ABU DHABI/ISTANBUL (Reuters) - Saudi Arabia will allow Turkey to search its consulate in Istanbul for prominent Saudi journalist Jamal Khashoggi, who has been missing for three days after entering the diplomatic mission earlier this week.
“The premises are sovereign territory, but we will allow them to enter and search and do whatever they want to do. We have nothing to hide,” Crown Prince Mohammed bin Salman said in a Bloomberg interview published on Friday.
He said Khashoggi had left the building not long after he entered. Asked if Khashoggi faces charges in Saudi Arabia, Prince Mohammed said it was first important to discover where he was.
“If he’s in Saudi Arabia, I would know that,” he added.
Human rights groups have called on Saudi Arabia to verify Khashoggi’s whereabouts after Turkish and Saudi authorities offered conflicting accounts of his disappearance, with Ankara saying there is no evidence he left the diplomatic mission and Riyadh saying that he exited the same day.
Khashoggi, who has lived in self-exile in Washington for the past year fearing retribution for his critical views, entered the consulate on Tuesday to secure documentation for an forthcoming marriage, according to his fiancée, who waited outside.
If Saudi Arabia had detained Khashoggi without acknowledging it, his detention would constitute an enforced disappearance, Human Rights Watch said on Thursday. It called on Turkey to deepen its investigation into the case.

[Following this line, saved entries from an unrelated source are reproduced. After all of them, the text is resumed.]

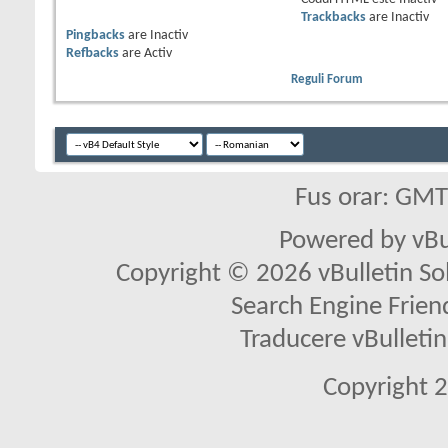
Trackbacks
are
Inactiv
Pingbacks
are
Inactiv
Refbacks
are
Activ
Reguli Forum
Fus orar: GM
Powered by vBu
Copyright © 2026 vBulletin Solu
Search Engine Frien
Traducere vBullet
Copyright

“The burden of proof is on Saudi Arabia to produce evidence for its claim that Khashoggi left the consulate alone, and that Saudi agents have not detained him,” said Middle East director Sarah Leah Whitson.
Press freedom watchdogs also raised red flags, while the Washington Post, which has regularly featured Khashoggi’s writing since last year, published a blank space where his column would normally appear.
“Given the Saudi authorities’ pattern of quietly detaining critical journalists, Khashoggi’s failure to emerge from the Saudi consulate on the day he entered is a cause for alarm,” said Sherif Mansour, Middle East and North Africa Program Coordinator for the Committee to Protect Journalists.
Sophie Anmuth, head of the Middle East desk for Reporters Without Borders, called on both governments to ensure Khashoggi reappears quickly.
“Until otherwise demonstrated, he is still inside the Saudi consulate in Istanbul and the Saudi authorities are responsible for his safety and well-being,” she said in a statement.
Hatice Cengiz, Khashoggi’s fiancée, told Reuters he had been concerned about a crackdown on dissent in the kingdom, but assumed he was safe outside the country.
Turan Kişlakçı, a friend who heads the Arab Turkish Media Association, said Khashoggi received assurances from Saudi officials before his visit that he could enter safely.
Turkish presidential spokesman Ibrahim Kalin told reporters that Khashoggi remained in the consulate and the authorities were negotiating with the Saudis to resolve the issue.
The consulate said it was working with the Turkish government to “uncover the circumstances” of his disappearance.
Khashoggi is a familiar face on political talk shows on Arab satellite television networks and used to advise Prince Turki al-Faisal, former Saudi intelligence chief and ambassador to the United States and Britain.
Over the past year, he has written columns inveighing against Saudi policies toward Qatar and Canada, the war in Yemen and a crackdown on dissent which has seen dozens of people detained.
Washington Post editorial page editor Fred Hiatt said the newspaper had reached out to “anyone we think might be able to help locate him and assure his safety,” including U.S., Turkish and Saudi officials.
Saudi Arabia is ranked 169th out of 180 countries in RSF’s 2018 World Press Freedom Index, a few places behind Turkey. All public protests are banned in the kingdom, as are political parties.